I reluctantly pull myself out of bed and begin getting ready. The noise downstairs is deliberate, a passive-aggressive way of telling me that he's angry with me. As I walk downstairs, I dread the interaction that's about to take place. The feeling becomes even more intense with the realization that it's Saturday. There's no school to run off to today, nowhere to hide.

I walk into the room, a yellow kitchen with a huge window revealing the perfect sun outside. Bacon and French toast are cooking, filling the whole room with the smell of home cooking. The room should give off life and love, except it's not. You can almost feel the tension in the air.

"Hey, how's it going?" I say, not entirely keeping the annoyance out of my voice. These days I almost always feel annoyed by something, but it's always worse when I'm around him. He ignores me, besides a glare. He sits down, and glares at me, which I take as my cue to join him. I fight the urge to run, and lower myself into a seat. Running will just make things worse; it will trigger him. I need to avoid the triggers. We start eating in silence. The silence is oppressive, force almost as strong as a physical slap. The longer the silence, the worse the fallout. Luckily, today he seems to be in a hurry, and starts earlier than normal.

"Nice of you to join me.

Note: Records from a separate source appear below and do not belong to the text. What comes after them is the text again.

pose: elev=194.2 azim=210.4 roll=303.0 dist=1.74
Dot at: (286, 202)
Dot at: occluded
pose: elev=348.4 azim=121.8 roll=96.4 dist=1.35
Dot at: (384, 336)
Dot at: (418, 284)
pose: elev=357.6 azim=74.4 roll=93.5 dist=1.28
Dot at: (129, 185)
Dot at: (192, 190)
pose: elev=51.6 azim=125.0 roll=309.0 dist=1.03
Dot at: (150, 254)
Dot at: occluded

You knew! You knew I had to be into work by 11, and yet you couldn't get your butt up until now to see me. I'm working all day, and I had to work last night, yet here you are, rolling out of bed at 9:30. Thanks for this great start of my day Summer, I really appreciate it." With that, he stands up and storms off, which is what he does in pretty much every single argument. I know he's really just upset he has to work all weekend, but I hate being his punching bag. The result is that I usually hide in my room upstairs. Coward's way out, I know, but I just don't feel like dealing with the constant confrontation.

The altercation is small today, weirdly small. Still, my heart is rapidly beating inside my chest from it. I hate how much of an effect he has on me. I hate that I can never stand up to him. I look over and see the mess he's left, a huge spread he's left on the table. Which it will now be my job to clean up. I start, careful not to break anything. I can't imagine the war that would ensue if that happened. 20 minutes later I finally finish. I go upstairs before my dad can come back out, and turn on some TV.

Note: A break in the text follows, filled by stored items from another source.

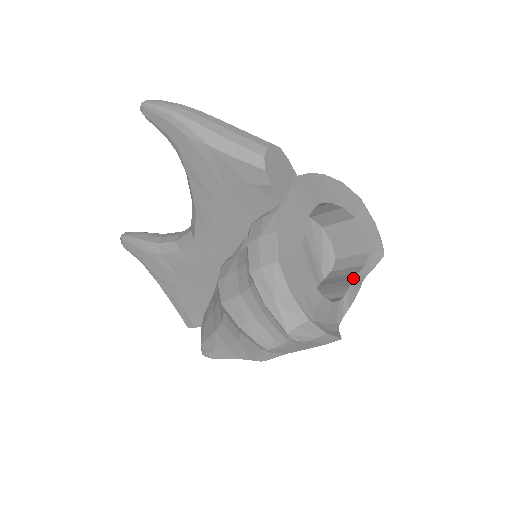
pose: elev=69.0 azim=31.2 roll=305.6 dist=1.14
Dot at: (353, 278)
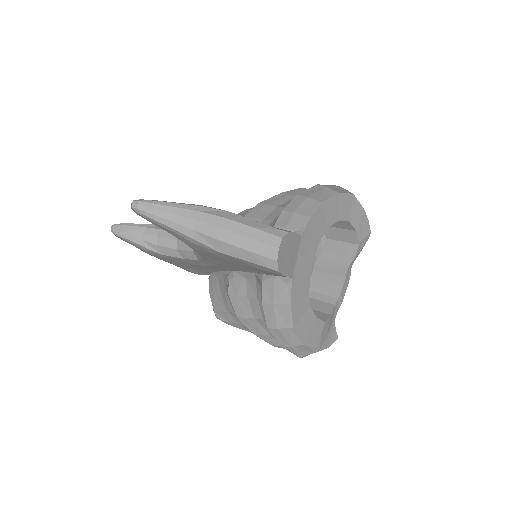
Dot at: (345, 274)
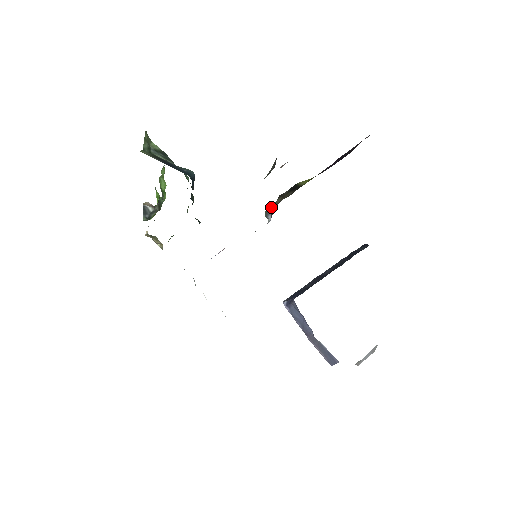
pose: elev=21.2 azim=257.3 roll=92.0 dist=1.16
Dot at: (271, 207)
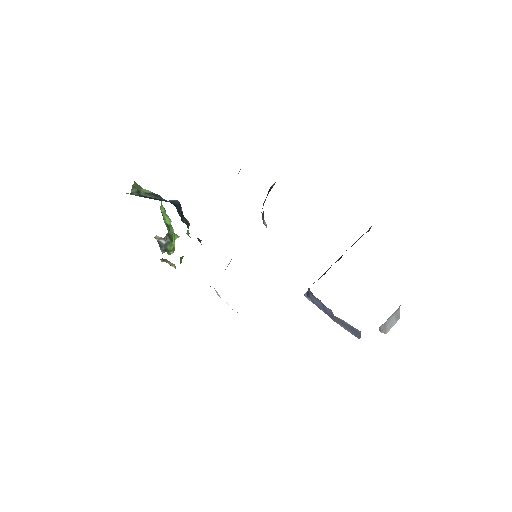
Dot at: (263, 215)
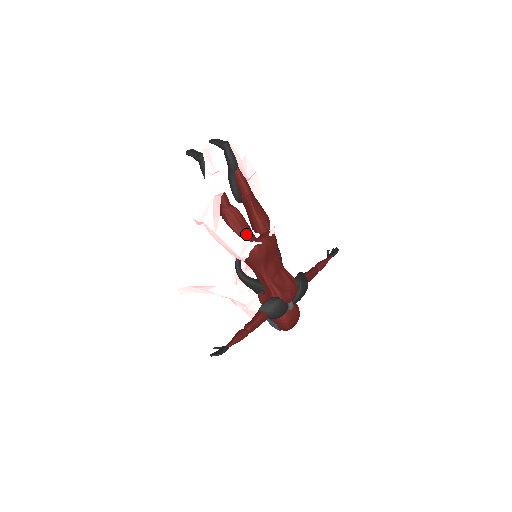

Before he leaves I can hear him complain to himself, "all she ever does is stay in her room. She never wants to be apart of the family". I want to shout back that there is no family. There hasn't been in some time now. Not since mom left, not since he started drinking again, not since he lost his job in the recession, and had to take whatever he could get. We're not even going to be able to have this house in a year, let alone a family.

Instead of that, I say nothing. My anger sits like a rock in my chest. He shouts bye before he leaves. Tonight he will act like nothing happened, and will be nothing but happy. God help me if I don't play along. I'm just glad he's out of the house. I hate his mood swings. I hate the feeling of guilt after he's left, and not completely understanding why the feelings there.

The next few hours pass in a semi-peaceful haze. I watch TV after he leaves to calm myself down; I get really angry when he gets like that. So angry sometimes it scares me. Despite the fact that I find most TV programs to be dreadfully boring, it's one of the only things that will calm me down. One of the only things that will help get that rock to go away. So I watch in a halfhearted way until I feel better. Later, I hear a door bang open and hear him muttering to himself. I hear the sound of a bottle being opened. The muttering soon stops after. I guess his lips are too busy to say what a terrible person I am, too preoccupied with other things. I force myself to ignore it at first and focus on my homework. Eventually, I hear the early warning signs. The muttering picks up. His feet stomp without rhythm, as he attempts to haul himself around our kitchen. The TV downstairs turns on and is blasted to a deafening volume. I look over at my clock, 7 pm. The usual time, and of course he will be perfectly fine tomorrow and will act like nothing has happened.